Sextapes à Kribi: 14 apprenants exclus

A l’issue des conseils de discipline au sein des différents établissements secondaires où étaient inscrits les jeunes mis en cause, les acteurs et preneurs d’images sont définitivement exclus.

 

Le verdict est rendu public le 3 mars 2021, à l’issue d’une visioconférence entre la ministre Nalova Lyonga, et les chefs des établissements concernés. Il était question pour ces derniers de présenter les rapports des conseils de disciplines qui ont statué sur la situation des élèves apparaissant dans des sextapes.

 

Au lycée bilingue de Kribi, ce sont au total 14 élèves, soit 10 filles et 4 garçons, que l’on exclue. Également concernés, les élèves ne figurant pas sur les vidéos, mais ayant participé à l’enregistrement. Tous sont donc définitivement renvoyés de leurs collèges et lycées.

Pour rappel, le lundi 1er mars, deux vidéos font le tour des réseaux sociaux. Sur les images qui défilent, on peut voir des élèves d’établissements secondaires dans des postures obscènes. Des danses et autres attitudes défiant la pudeur, dans des salles de classe, en public, et en tenue de classe.

Mesures correctives

Dans l’immédiat, la ministre des Enseignements Secondaires a demandé à ce que le ministère des Postes et Télécommunications soit saisi, pour que les vidéos soient supprimées des réseaux sociaux. Et pour que chacun mesure la gravité de ce type d’acte, les spectateurs desdites vidéos se verront également punis.

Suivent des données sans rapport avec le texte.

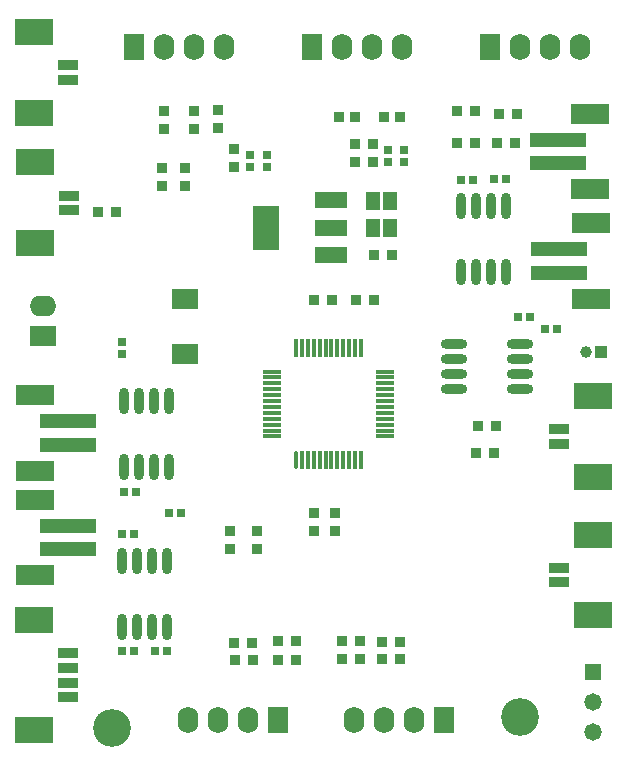
<source format=gts>
G04*
G04 #@! TF.GenerationSoftware,Altium Limited,Altium Designer,18.1.9 (240)*
G04*
G04 Layer_Color=8388736*
%FSLAX24Y24*%
%MOIN*%
G70*
G01*
G75*
%ADD35R,0.0280X0.0280*%
%ADD36R,0.0380X0.0380*%
%ADD37R,0.0513X0.0631*%
%ADD38R,0.0380X0.0380*%
%ADD39R,0.1064X0.0552*%
%ADD40R,0.0867X0.1458*%
%ADD41R,0.1852X0.0474*%
%ADD42R,0.1261X0.0710*%
%ADD43R,0.0280X0.0280*%
%ADD44O,0.0320X0.0880*%
%ADD45R,0.0710X0.0356*%
%ADD46R,0.1261X0.0907*%
%ADD47R,0.0880X0.0680*%
%ADD48R,0.0600X0.0159*%
%ADD49R,0.0159X0.0600*%
%ADD50O,0.0159X0.0600*%
%ADD51O,0.0880X0.0320*%
%ADD52C,0.1261*%
%ADD53O,0.0680X0.0880*%
%ADD54R,0.0680X0.0880*%
%ADD55O,0.0880X0.0680*%
%ADD56R,0.0880X0.0680*%
%ADD57C,0.0580*%
%ADD58R,0.0580X0.0580*%
%ADD59R,0.0395X0.0395*%
%ADD60C,0.0395*%
D35*
X17972Y44845D02*
D03*
Y45245D02*
D03*
X23100Y45000D02*
D03*
Y45400D02*
D03*
X22550Y45000D02*
D03*
Y45400D02*
D03*
X13700Y38600D02*
D03*
Y39000D02*
D03*
X18522Y44845D02*
D03*
Y45245D02*
D03*
D36*
X15016Y44800D02*
D03*
Y44200D02*
D03*
X22055Y45000D02*
D03*
Y45600D02*
D03*
X21466Y45000D02*
D03*
Y45600D02*
D03*
X15100Y46100D02*
D03*
Y46700D02*
D03*
X16100Y46100D02*
D03*
Y46700D02*
D03*
X17300Y32100D02*
D03*
Y32700D02*
D03*
X16900Y46150D02*
D03*
Y46750D02*
D03*
X17422Y45443D02*
D03*
Y44843D02*
D03*
X18200Y32100D02*
D03*
Y32700D02*
D03*
X15800Y44800D02*
D03*
Y44200D02*
D03*
X20800Y33300D02*
D03*
Y32700D02*
D03*
X20100Y33300D02*
D03*
Y32700D02*
D03*
D37*
X22055Y43725D02*
D03*
X22645D02*
D03*
X22055Y42825D02*
D03*
X22645D02*
D03*
D38*
X22700Y41925D02*
D03*
X22100D02*
D03*
X24850Y46700D02*
D03*
X25450D02*
D03*
X26200Y45645D02*
D03*
X26800D02*
D03*
X24850D02*
D03*
X25450D02*
D03*
X22377Y28445D02*
D03*
X22977D02*
D03*
X17450Y28397D02*
D03*
X18050D02*
D03*
X21015Y28447D02*
D03*
X21615D02*
D03*
X18900Y28397D02*
D03*
X19500D02*
D03*
X21015Y29030D02*
D03*
X21615D02*
D03*
X22350Y29000D02*
D03*
X22950D02*
D03*
X18900Y29047D02*
D03*
X19500D02*
D03*
X17434Y28975D02*
D03*
X18034D02*
D03*
X26250Y46610D02*
D03*
X26850D02*
D03*
X20700Y40425D02*
D03*
X20100D02*
D03*
X21500D02*
D03*
X22100D02*
D03*
X13500Y43350D02*
D03*
X12900D02*
D03*
X20925Y46500D02*
D03*
X21475D02*
D03*
X22425D02*
D03*
X22975D02*
D03*
X26096Y35300D02*
D03*
X25496D02*
D03*
X26150Y36200D02*
D03*
X25550D02*
D03*
D39*
X20650Y42825D02*
D03*
Y43730D02*
D03*
Y41919D02*
D03*
D40*
X18485Y42825D02*
D03*
D41*
X28225Y44966D02*
D03*
Y45754D02*
D03*
X28250Y41313D02*
D03*
Y42100D02*
D03*
X11883Y36368D02*
D03*
Y35580D02*
D03*
Y32884D02*
D03*
Y32096D02*
D03*
D42*
X29308Y44100D02*
D03*
Y46620D02*
D03*
X29333Y40446D02*
D03*
Y42966D02*
D03*
X10800Y37234D02*
D03*
Y34714D02*
D03*
Y33750D02*
D03*
Y31230D02*
D03*
D43*
X26496Y44450D02*
D03*
X26096D02*
D03*
X25400Y44400D02*
D03*
X25000D02*
D03*
X13700Y32600D02*
D03*
X14100D02*
D03*
X15650Y33300D02*
D03*
X15250D02*
D03*
X13750Y34000D02*
D03*
X14150D02*
D03*
X14800Y28700D02*
D03*
X15200D02*
D03*
X13700D02*
D03*
X14100D02*
D03*
X27300Y39850D02*
D03*
X26900D02*
D03*
X27800Y39450D02*
D03*
X28200D02*
D03*
D44*
X26000Y41350D02*
D03*
X25500Y43550D02*
D03*
X25000D02*
D03*
X26500D02*
D03*
X26000D02*
D03*
X25000Y41350D02*
D03*
X25500D02*
D03*
X26500D02*
D03*
X14200Y31700D02*
D03*
X14700Y29500D02*
D03*
X15200D02*
D03*
X13700D02*
D03*
X14200D02*
D03*
X15200Y31700D02*
D03*
X14700D02*
D03*
X13700D02*
D03*
X14250Y37044D02*
D03*
X14750Y34844D02*
D03*
X15250D02*
D03*
X13750D02*
D03*
X14250D02*
D03*
X15250Y37044D02*
D03*
X14750D02*
D03*
X13750D02*
D03*
D45*
X11900Y27658D02*
D03*
Y27166D02*
D03*
Y28150D02*
D03*
Y28642D02*
D03*
Y48250D02*
D03*
Y47758D02*
D03*
X11942Y43894D02*
D03*
Y43402D02*
D03*
X28250Y31000D02*
D03*
Y31492D02*
D03*
Y35608D02*
D03*
Y36100D02*
D03*
D46*
X10758Y29744D02*
D03*
Y26063D02*
D03*
Y49352D02*
D03*
Y46656D02*
D03*
X10800Y44997D02*
D03*
Y42300D02*
D03*
X29392Y29898D02*
D03*
Y32594D02*
D03*
Y34506D02*
D03*
Y37202D02*
D03*
D47*
X15800Y38596D02*
D03*
Y40446D02*
D03*
D48*
X18710Y35863D02*
D03*
Y36059D02*
D03*
Y36256D02*
D03*
Y36453D02*
D03*
Y36650D02*
D03*
Y36847D02*
D03*
Y38028D02*
D03*
X22450D02*
D03*
Y37831D02*
D03*
Y37634D02*
D03*
Y37437D02*
D03*
Y37241D02*
D03*
Y37044D02*
D03*
Y36847D02*
D03*
Y36650D02*
D03*
Y36453D02*
D03*
Y36256D02*
D03*
Y36059D02*
D03*
Y35863D02*
D03*
X18710Y37437D02*
D03*
Y37634D02*
D03*
Y37831D02*
D03*
Y37241D02*
D03*
Y37044D02*
D03*
D49*
X19497Y38815D02*
D03*
X19694D02*
D03*
X19891D02*
D03*
X20088D02*
D03*
X20678D02*
D03*
X20875D02*
D03*
X21072D02*
D03*
X21269D02*
D03*
X21466D02*
D03*
X21663D02*
D03*
Y35075D02*
D03*
X21466D02*
D03*
X21269D02*
D03*
X21072D02*
D03*
X20875D02*
D03*
X20678D02*
D03*
X20482D02*
D03*
X20285D02*
D03*
X20088D02*
D03*
X19891D02*
D03*
X19694D02*
D03*
X20482Y38815D02*
D03*
X20285D02*
D03*
D50*
X19497Y35075D02*
D03*
D51*
X24750Y37950D02*
D03*
X26950Y38450D02*
D03*
Y38950D02*
D03*
Y37450D02*
D03*
Y37950D02*
D03*
X24750Y38950D02*
D03*
Y38450D02*
D03*
Y37450D02*
D03*
D52*
X26950Y26500D02*
D03*
X13350Y26150D02*
D03*
D53*
X17100Y48850D02*
D03*
X15100D02*
D03*
X16100D02*
D03*
X23025D02*
D03*
X21025D02*
D03*
X22025D02*
D03*
X28950D02*
D03*
X26950D02*
D03*
X27950D02*
D03*
X15900Y26400D02*
D03*
X17900D02*
D03*
X16900D02*
D03*
X21425D02*
D03*
X23425D02*
D03*
X22425D02*
D03*
D54*
X14100Y48850D02*
D03*
X20025D02*
D03*
X25950D02*
D03*
X18900Y26400D02*
D03*
X24425D02*
D03*
D55*
X11050Y40200D02*
D03*
D56*
Y39200D02*
D03*
D57*
X29400Y26000D02*
D03*
Y27000D02*
D03*
D58*
Y28000D02*
D03*
D59*
X29650Y38681D02*
D03*
D60*
X29158D02*
D03*
M02*

</source>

Pour éviter que ce type d’attitudes déviantes ne perdure en milieu scolaire, la Minesec a prescrit plusieurs autres actions fortes :

« – Amender les règlements intérieurs des écoles et y inscrire systématiquement des sanctions plus sévères à l’encontre des élèves ;
– Renforcer l’interdiction des téléphones portables à l’école ;
– Renforcer les effectifs des surveillants généraux ;
– Libérer les surveillants généraux des tâches pédagogiques pour plus de concentration sur la discipline ;
– Poursuivre la sensibilisation en optant au besoin pour des radios scolaires ;
– Actualiser la lettre circulaire de 1993, portant sanctions punitives applicables aux élèves. Tâche confiée aux Délégués régionaux du Nord et de l’Extrême-Nord ».